The task
Return the following data exactly, with all pictures left out.

Records shown
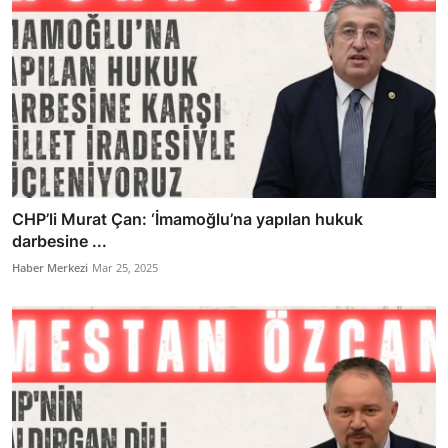
CHP’li Murat Çan: ‘İmamoğlu’na yapılan hukuk
darbesine ...
Haber Merkezi
Mar 25, 2025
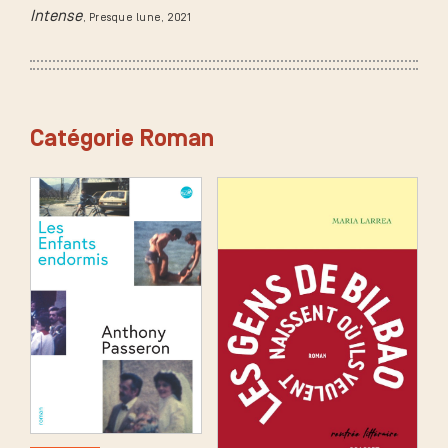
Intense
, Presque lune
, 2021
Catégorie Roman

Answer area
CHP’li Murat Çan: ‘İmamoğlu’na yapılan hukuk
darbesine ...
Haber Merkezi
Mar 25, 2025
Intense
, Presque lune
, 2021
Catégorie Roman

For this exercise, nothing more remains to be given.